● **PROBLEM REQUIREMENTS**
An exact copy of the lines from the top of the data through the line with "The trip to" is what you should give, with no pictures in it.

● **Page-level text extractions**
<<<<
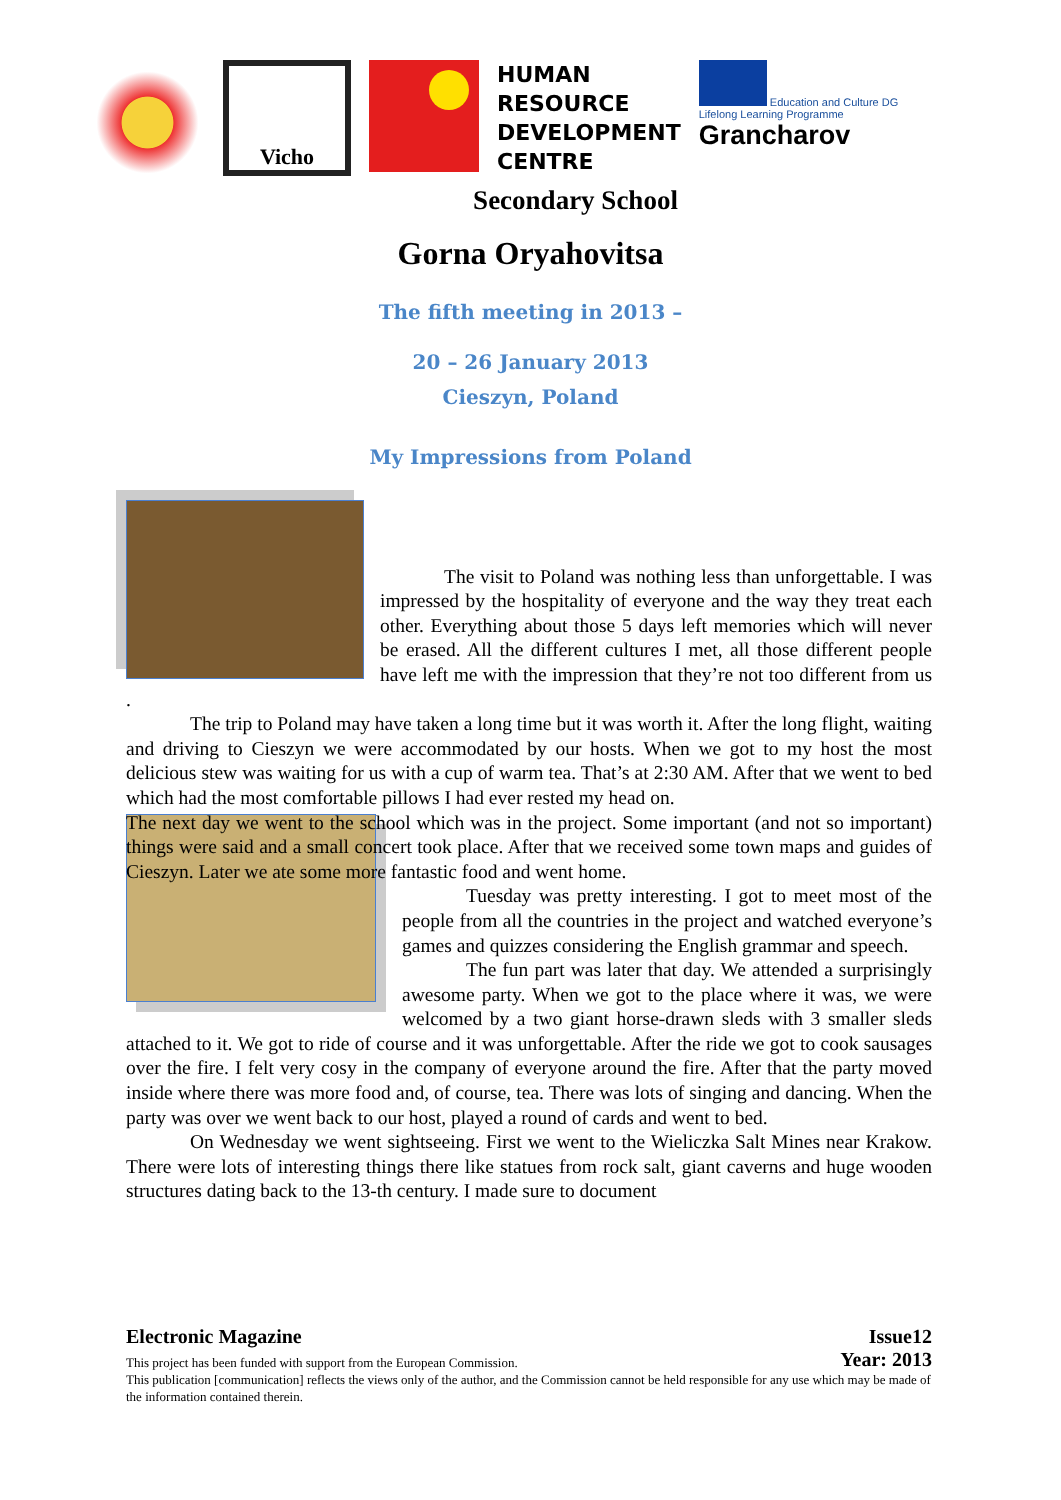Vicho
HUMAN
RESOURCE
DEVELOPMENT
CENTRE
Education and Culture DG
Lifelong Learning Programme
Grancharov
Secondary School
Gorna Oryahovitsa
The fifth meeting in 2013 –
20 – 26 January 2013
Cieszyn, Poland
My Impressions from Poland
The visit to Poland was nothing less than unforgettable. I was impressed by the hospitality of everyone and the way they treat each other. Everything about those 5 days left memories which will never be erased. All the different cultures I met, all those different people have left me with the impression that they’re not too different from us .
The trip to Poland may have taken a long time but it was worth it. After the long flight, waiting and driving to Cieszyn we were accommodated by our hosts. When we got to my host the most delicious stew was waiting for us with a cup of warm tea. That’s at 2:30 AM. After that we went to bed which had the most comfortable pillows I had ever rested my head on.
The next day we went to the school which was in the project. Some important (and not so important) things were said and a small concert took place. After that we received some town maps and guides of Cieszyn. Later we ate some more fantastic food and went home.
Tuesday was pretty interesting. I got to meet most of the people from all the countries in the project and watched everyone’s games and quizzes considering the English grammar and speech.
The fun part was later that day. We attended a surprisingly awesome party. When we got to the place where it was, we were welcomed by a two giant horse-drawn sleds with 3 smaller sleds attached to it. We got to ride of course and it was unforgettable. After the ride we got to cook sausages over the fire. I felt very cosy in the company of everyone around the fire. After that the party moved inside where there was more food and, of course, tea. There was lots of singing and dancing. When the party was over we went back to our host, played a round of cards and went to bed.
On Wednesday we went sightseeing. First we went to the Wieliczka Salt Mines near Krakow. There were lots of interesting things there like statues from rock salt, giant caverns and huge wooden structures dating back to the 13-th century. I made sure to document
Electronic Magazine Issue12
This project has been funded with support from the European Commission. Year: 2013
This publication [communication] reflects the views only of the author, and the Commission cannot be held responsible for any use which may be made of the information contained therein.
>>>>
● **SOLUTION**
Vicho
HUMAN
RESOURCE
DEVELOPMENT
CENTRE
Education and Culture DG
Lifelong Learning Programme
Grancharov
Secondary School
Gorna Oryahovitsa
The fifth meeting in 2013 –
20 – 26 January 2013
Cieszyn, Poland
My Impressions from Poland
The visit to Poland was nothing less than unforgettable. I was impressed by the hospitality of everyone and the way they treat each other. Everything about those 5 days left memories which will never be erased. All the different cultures I met, all those different people have left me with the impression that they’re not too different from us .
The trip to Poland may have taken a long time but it was worth it. After the long flight, waiting and driving to Cieszyn we were accommodated by our hosts. When we got to my host the most delicious stew was waiting for us with a cup of warm tea. That’s at 2:30 AM. After that we went to bed which had the most comfortable pillows I had ever rested my head on.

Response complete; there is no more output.